Commodity index, which store all product data, product document

But commodities are divided into categories, each category of document the field may not be the same, such as electrical goods, may also contain some, such as after-sales time such a special field; fresh goods, also contains some, such as fresh shelf life like special field

type, daily commodity type, electrical goods type, commodity type Fresh

日化商品type：product_id，product_name，product_desc，category_id，category_name
电器商品type：product_id，product_name，product_desc，category_id，category_name，service_period
生鲜商品type：product_id，product_name，product_desc，category_id，category_name，eat_period

Every type which will contain a bunch of document

{
"product_id": "2",
"product_name": "长虹电视机",
"product_desc": "4k高清",
"category_id": "3",
"category_name": "电器",
"service_period": "1年"
}

{
"The product_id": ". 3",
"PRODUCT_NAME": "shrimp",
"product_desc": "natural, Iceland production",
"category_id": ". 4",
"category_name": "Fresh",
"eat_period": "7 days"
}

Shard fragmentation, also known as Primary Shard

A single machine can not store large amounts of data, es data can be cut into a plurality of index shard, distributed across multiple storage servers. With shard can scale out to store more data, so that operations such as search and analysis distributed to multiple servers to perform up to enhance the throughput and performance.
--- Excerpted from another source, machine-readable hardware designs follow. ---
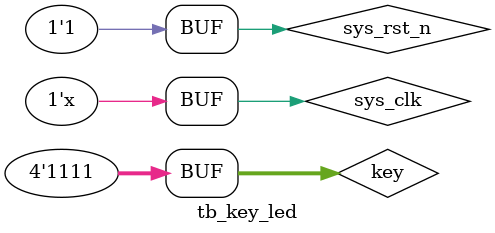
<source format=v>
`timescale 1 ns/ 1 ns
module tb_key_led();

parameter T = 20;

reg  [3:0]  key      ;
reg         sys_clk  ;
reg         sys_rst_n;
reg         key_value;

wire [3:0]  led;

initial begin   
     key                <=4'b1111;//°´¼ü³õÊ¼×´Ì¬ÎªÈ«¶Ï¿ª
     sys_clk            <=1'b0;   //³õÊ¼Ê±ÖÓÎªµÍµçÆ½
     sys_rst_n          <=1'b0;   //¸´Î»ÐÅºÅ³õÊ¼ÎªµÍµçÆ½
#T   sys_rst_n          <=1'b1;   //Ò»¸öÊ±ÖÓÖÜÆÚºó¸´Î»ÐÅºÅÀ­¸ß

#600_000_020 key[0]     <=0;      //0.6sÊ±°´ÏÂ°´¼ü1
#800_000_000 key[0]     <=1;    
key[1]                  <=0;      //0.8sºóËÉ¿ª°´¼ü1£¬°´ÏÂ°´¼ü2
#800_000_000 key[1]     <=1;   
key[2]                  <=0;      //0.8sºóËÉ¿ª°´¼ü2£¬°´ÏÂ°´¼ü3
#800_000_000 key[2]     <=1;   
key[3]                  <=0;      //0.8sºóËÉ¿ª°´¼ü3£¬°´ÏÂ°´¼ü4    
#800_000_000 key[3]     <=1;      //0.8sºóËÉ¿ª°´¼ü4

end 

always # (T/2) sys_clk <= ~sys_clk;
key_led   u_key_led(
      .sys_clk(sys_clk),       
      .sys_rst_n(sys_rst_n),     
      .key(key),                  
      .led(led)          
      );

endmodule
</source>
Each shard is a lucene index.

Replica copies, also known as Replica Shard

Subject to any server failure or downtime, then shard might be lost, so you can create multiple copies of each replica shard. replica may provide backup service when shard failure, to ensure data is not lost, a plurality of replica may further improve the throughput and performance of the search operation.

primary shard (once set up indexing, you can not modify the default 5),

replica shard (at any time modify the number, the default one),

Each default index 10 shard, 5 th primary shard, 5 th replica shard, the minimum high-availability configuration, the server is two.

Index-related explanation:

index contains more than shard
Shard is a minimum capacity of each unit of work, carrying part of the data, Lucene instance, the complete indexing process requests and
When changes in the node, shard will automatically load balancing nodes in
primary shard and replica shard, each document must exist only a certain primary shard and its corresponding replica shard in, can not exist in a plurality of primary shard
replica shard is the primary shard copy, responsible for fault tolerance, load and bear a read request
The number of primary shard in the creation of the index is fixed, and the number of replica shard can be modified at any time
The default primary shard number is 5, replica is 1 by default, default 10 has shard, 5 th primary shard, 5 th replica shard
primary shard and its replica shard can not be placed on the same node (or node goes down, primary shard and replica are lost, would not achieve the role of fault-tolerant), but other primary shard of replica shard on the same node

Index allocation map in the cluster:

This article from the blog article multiple platforms OpenWrite release!